I liked a saying of one contemporary French writer, Andre Gide, written in his autobiography – to be happy is not only a physical need but a moral responsibility. The effect of the quality of our individual life is not restricted only to ourselves. It is contagious, it also affects the people around us. Therefore it is our moral duty not to make others sad by being sad ourselves. Our life is a room of mirrors. Every face is simultaneously reflected in hundreds of mirrors. If one face is downcast then hundreds of others will become the same. Our lives are not individual events, they are collective events. On the surface of a river one wave rises, but with one wave countless others form. There is nothing that is solely our own. Whatever we do for ourselves, others also share in it. No happiness would be able to make us happy if we are surrounded on all four sides by sorrowful faces. By being happy ourselves we make other people happy and when we make other people happy we become happy ourselves.

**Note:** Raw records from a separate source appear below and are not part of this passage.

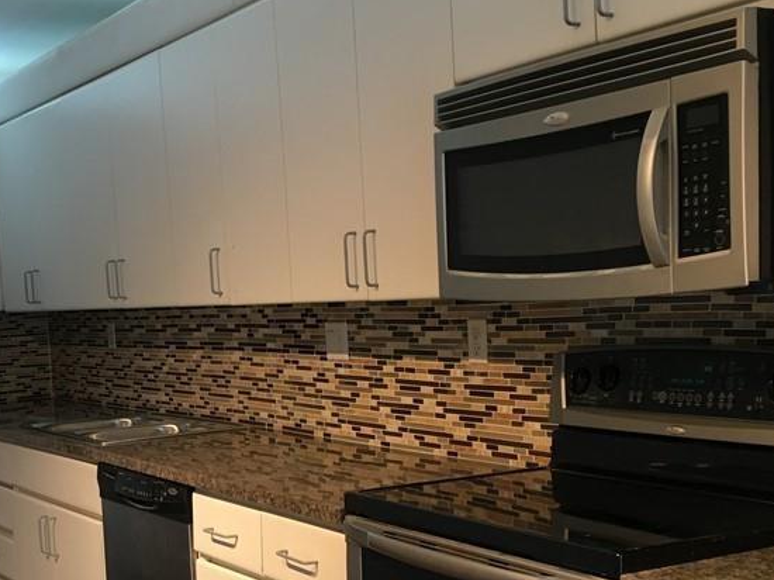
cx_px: 187
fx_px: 1207
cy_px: 424
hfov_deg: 34.7
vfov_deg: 26.7
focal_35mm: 54
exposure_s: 1/30
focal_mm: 4.15
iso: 100
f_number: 2.2
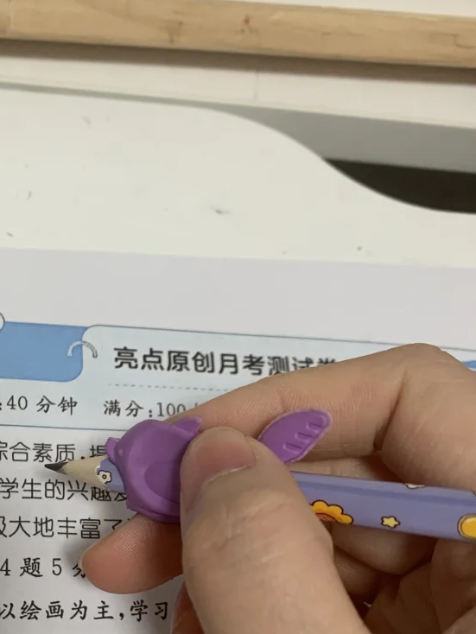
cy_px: 529
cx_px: 147
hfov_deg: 28.3
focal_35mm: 51
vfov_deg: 35.9
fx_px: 935
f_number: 1.8
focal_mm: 4.25
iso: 125
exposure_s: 1/60
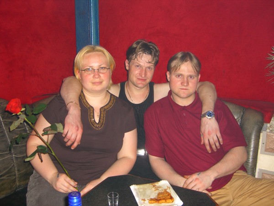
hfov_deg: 49.0
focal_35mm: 38
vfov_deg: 37.7
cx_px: 137
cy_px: 103
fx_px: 301
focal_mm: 7.9
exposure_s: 1/60
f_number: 2.8
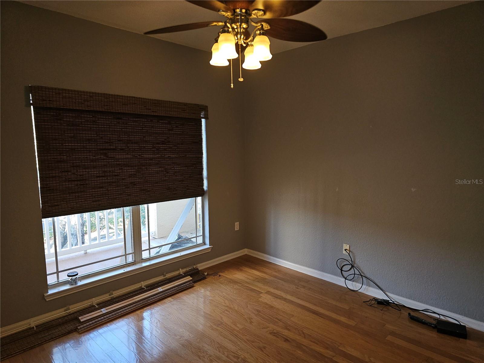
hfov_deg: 73.9
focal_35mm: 23
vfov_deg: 58.9
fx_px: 322
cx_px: 242
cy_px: 182
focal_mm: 6.3
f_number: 1.7
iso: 100
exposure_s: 1/30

It is strange that religion, philosophy and morality all tried to solve the problem of life, yet all developed the tendency against life itself. It is commonly thought that the more despondent and long-faced a person looks, the more religious they are, the greater philosopher or greater moralist - as if knowledge and piety makes it a necessity. This insult and humiliation of life was not the trait of the Greek cynics only. The stoics and the peripatetic philosophers shared these elements. Gradually sad and sour looking faces became the predominant trait of the philosophers. Even the followers of eudemonism and hedonism had a tendency to display a similar despondency.

In the world of religion and spiritualism, dry piety and coldness have become so popular that now you cannot even dream of a pious or religious person with a happy face. Religiousness has become synonymous with harshness of character. Even if just one religious bigwig appears in a gathering, then a dark shadow is cast, making everyone uncomfortable.

We have to admit that by putting on the dry mask of a philosopher, pious person or a Saddhu we do not fit into the creation of the universe and the nature around. Nature’s forehead is shiny like the sun, and its face smiling like the moon. The twinkling eyes of stars, the dance of trees, the songs of birds, running water, the colourful play of flowers – dry and long faces have no place. Only life which has a warm heart and a shining forehead would have the effect of moonlight on a starlit night that would be like a flower among flowers."

Azad (1945) ,"Ghubar-e-Khatir" ,pp 96-100.